December 18, 2015
South Africa's MTN says it will challenge the $3.9 billion fine recently imposed on it in Nigeria, claiming the country's telecom authorities did not have the right to act as they did.
The operator, which provides services in a number of African markets, was hit with a $5.2 billion fine in October after failing to disconnect unregistered mobile phones, which authorities fear are being used by terrorist organizations and other criminal groups.
The amount was subsequently reduced to $3.9 billion by the Nigerian Communications Commission (NCC), but that still equates to about 1.5 times what MTN Group Ltd. made in post-tax profit last year.
Concern about the impact of the fine has led to a 30% fall in MTN's share price since late October and prompted the resignation of CEO Sifiso Dabengwa.

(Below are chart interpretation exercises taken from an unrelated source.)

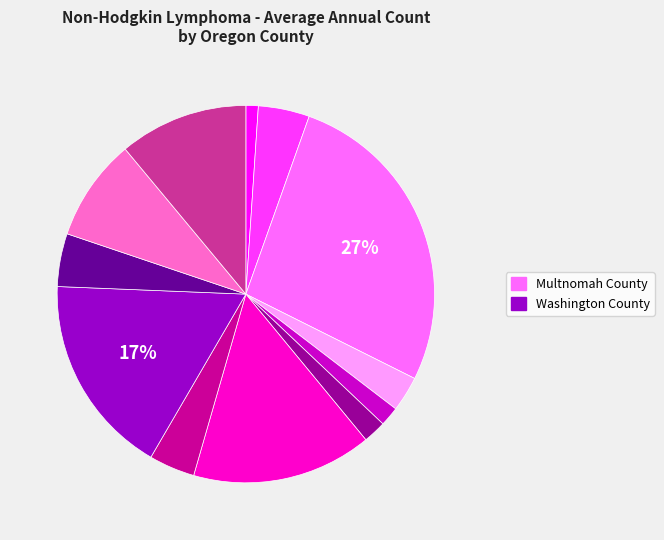

To the nearest percent, what is the difference between the largest and smallest slice percentages?

26%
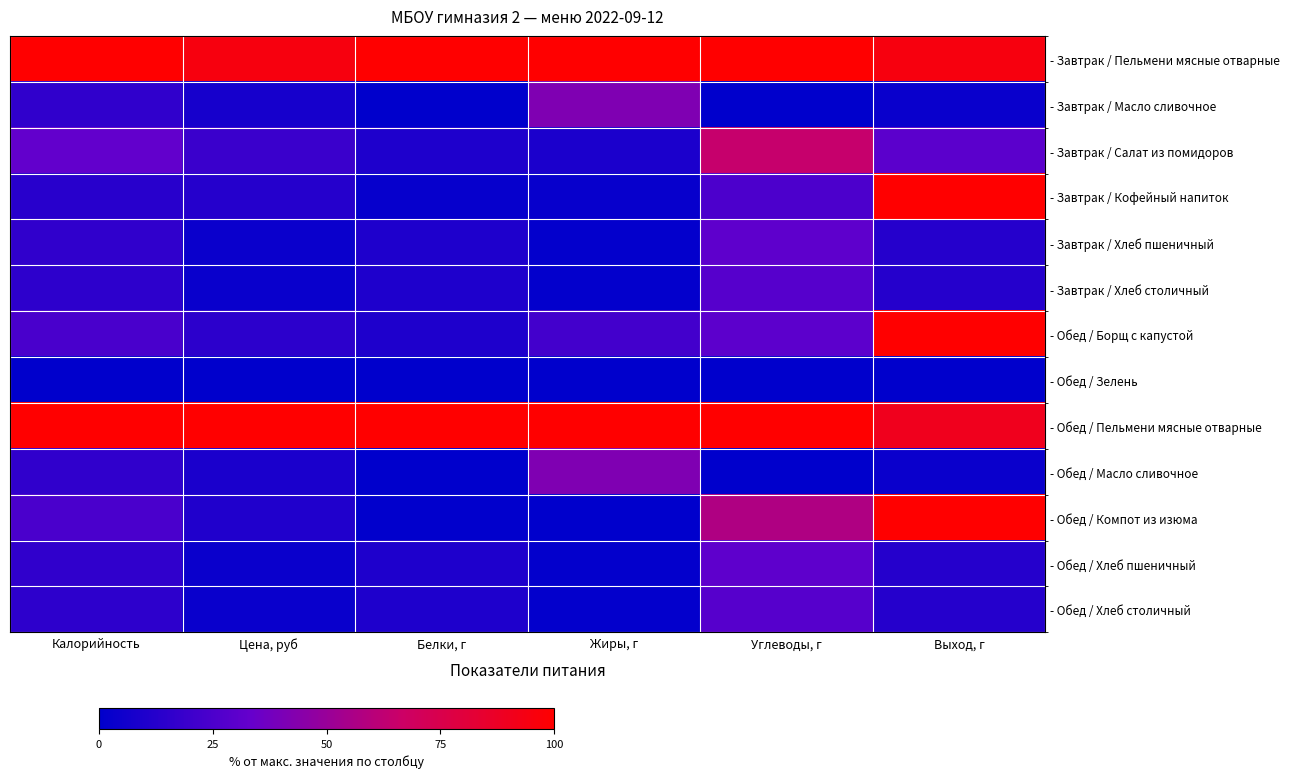

Reading left to right, transcribe all the data shown in this chart.

- Завтрак / Пельмени мясные отварные: Калорийность=100.0	Цена, руб=95.0	Белки, г=100.0	Жиры, г=100.0	Углеводы, г=100.0	Выход, г=95.0
- Завтрак / Масло сливочное: Калорийность=15.7	Цена, руб=7.7	Белки, г=0.3	Жиры, г=41.6	Углеводы, г=0.2	Выход, г=3.3
- Завтрак / Салат из помидоров: Калорийность=32.1	Цена, руб=19.3	Белки, г=10.1	Жиры, г=9.3	Углеводы, г=64.5	Выход, г=29.8
- Завтрак / Кофейный напиток: Калорийность=13.5	Цена, руб=12.4	Белки, г=2.3	Жиры, г=2.7	Углеводы, г=25.2	Выход, г=100.0
- Завтрак / Хлеб пшеничный: Калорийность=16.0	Цена, руб=3.7	Белки, г=10.1	Жиры, г=1.3	Углеводы, г=30.9	Выход, г=12.2
- Завтрак / Хлеб столичный: Калорийность=14.9	Цена, руб=3.4	Белки, г=10.1	Жиры, г=1.3	Углеводы, г=28.3	Выход, г=12.2
- Обед / Борщ с капустой: Калорийность=24.0	Цена, руб=14.6	Белки, г=10.1	Жиры, г=22.0	Углеводы, г=30.1	Выход, г=100.0
- Обед / Зелень: Калорийность=0.0	Цена, руб=0.0	Белки, г=0.0	Жиры, г=0.0	Углеводы, г=0.0	Выход, г=0.0
- Обед / Пельмени мясные отварные: Калорийность=100.0	Цена, руб=100.0	Белки, г=100.0	Жиры, г=100.0	Углеводы, г=100.0	Выход, г=90.0
- Обед / Масло сливочное: Калорийность=15.7	Цена, руб=8.6	Белки, г=0.3	Жиры, г=41.6	Углеводы, г=0.2	Выход, г=3.7
- Обед / Компот из изюма: Калорийность=24.3	Цена, руб=10.7	Белки, г=0.5	Жиры, г=0.0	Углеводы, г=57.2	Выход, г=100.0
- Обед / Хлеб пшеничный: Калорийность=16.0	Цена, руб=3.7	Белки, г=10.1	Жиры, г=1.3	Углеводы, г=30.9	Выход, г=12.2
- Обед / Хлеб столичный: Калорийность=14.9	Цена, руб=3.4	Белки, г=10.1	Жиры, г=1.3	Углеводы, г=28.3	Выход, г=12.2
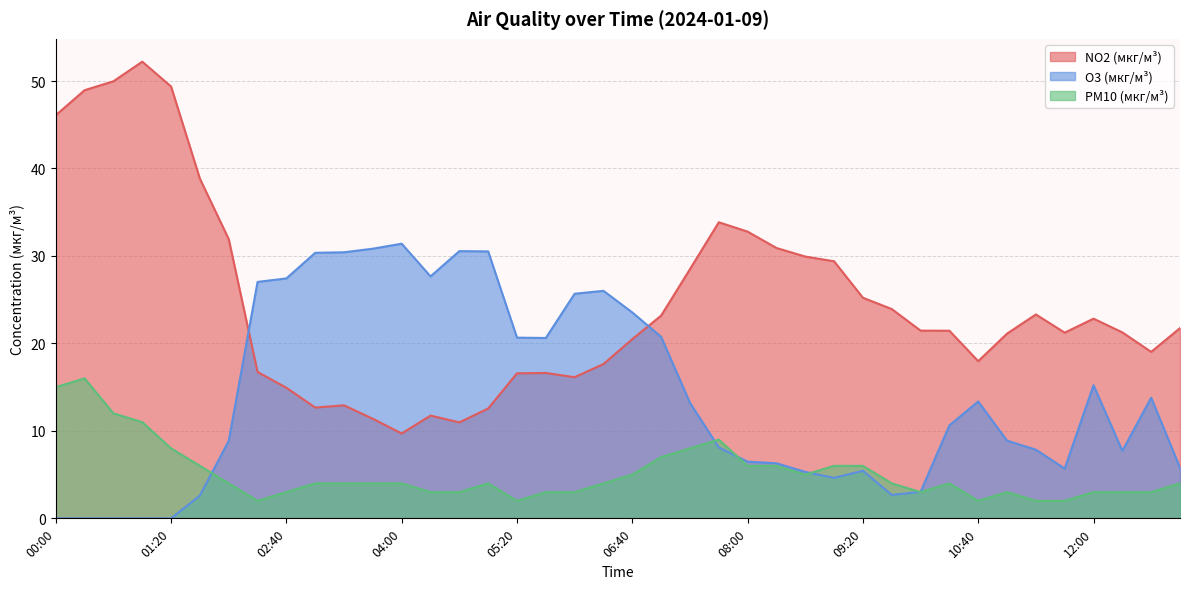

Reading left to right, extract all data points from this chart.

NO2 (мкг/м³): 00:00=46.1	00:20=49.0	00:40=50.0	01:00=52.2	01:20=49.4	01:40=38.8	02:00=31.9	02:20=16.7	02:40=14.9	03:00=12.7	03:20=12.9	03:40=11.4	04:00=9.7	04:20=11.8	04:40=11.0	05:00=12.6	05:20=16.6	05:40=16.6	06:00=16.1	06:20=17.6	06:40=20.5	07:00=23.2	07:20=28.5	07:40=33.9	08:00=32.8	08:20=30.9	08:40=29.9	09:00=29.4	09:20=25.2	09:40=23.9	10:00=21.5	10:20=21.4	10:40=18.0	11:00=21.1	11:20=23.3	11:40=21.2	12:00=22.8	12:20=21.3	12:40=19.0	13:00=21.8
O3 (мкг/м³): 00:00=0.0	00:20=0.0	00:40=0.0	01:00=0.0	01:20=0.0	01:40=2.6	02:00=8.9	02:20=27.0	02:40=27.4	03:00=30.4	03:20=30.4	03:40=30.8	04:00=31.4	04:20=27.7	04:40=30.6	05:00=30.5	05:20=20.7	05:40=20.6	06:00=25.7	06:20=26.0	06:40=23.5	07:00=20.8	07:20=13.2	07:40=8.1	08:00=6.5	08:20=6.3	08:40=5.3	09:00=4.6	09:20=5.4	09:40=2.7	10:00=3.0	10:20=10.6	10:40=13.4	11:00=8.9	11:20=7.8	11:40=5.7	12:00=15.2	12:20=7.7	12:40=13.8	13:00=5.8
PM10 (мкг/м³): 00:00=15.0	00:20=16.0	00:40=12.0	01:00=11.0	01:20=8.0	01:40=6.0	02:00=4.0	02:20=2.0	02:40=3.0	03:00=4.0	03:20=4.0	03:40=4.0	04:00=4.0	04:20=3.0	04:40=3.0	05:00=4.0	05:20=2.0	05:40=3.0	06:00=3.0	06:20=4.0	06:40=5.0	07:00=7.0	07:20=8.0	07:40=9.0	08:00=6.0	08:20=6.0	08:40=5.0	09:00=6.0	09:20=6.0	09:40=4.0	10:00=3.0	10:20=4.0	10:40=2.0	11:00=3.0	11:20=2.0	11:40=2.0	12:00=3.0	12:20=3.0	12:40=3.0	13:00=4.0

Acting on the advice of its lawyers, MTN is now saying it will challenge the fine in Nigeria's Federal High Court.
"MTN Nigeria acting on legal advice has resolved that the manner of the imposition of the fine and the quantum thereof is not in accordance with the NCC's powers under the Nigerian Communications Act and therefore there are valid grounds upon which to challenge the fine," said the operator in a statement.
MTN says it reached its decision to pursue legal action after reviewing circumstances leading up to the fine and letters it subsequently received from the NCC.
However, it is hoping to find an "amicable resolution" it says would be in the best interests of all parties involved.
In the meantime, it has advised shareholders to exercise caution when dealing in its securities until it has provided an update.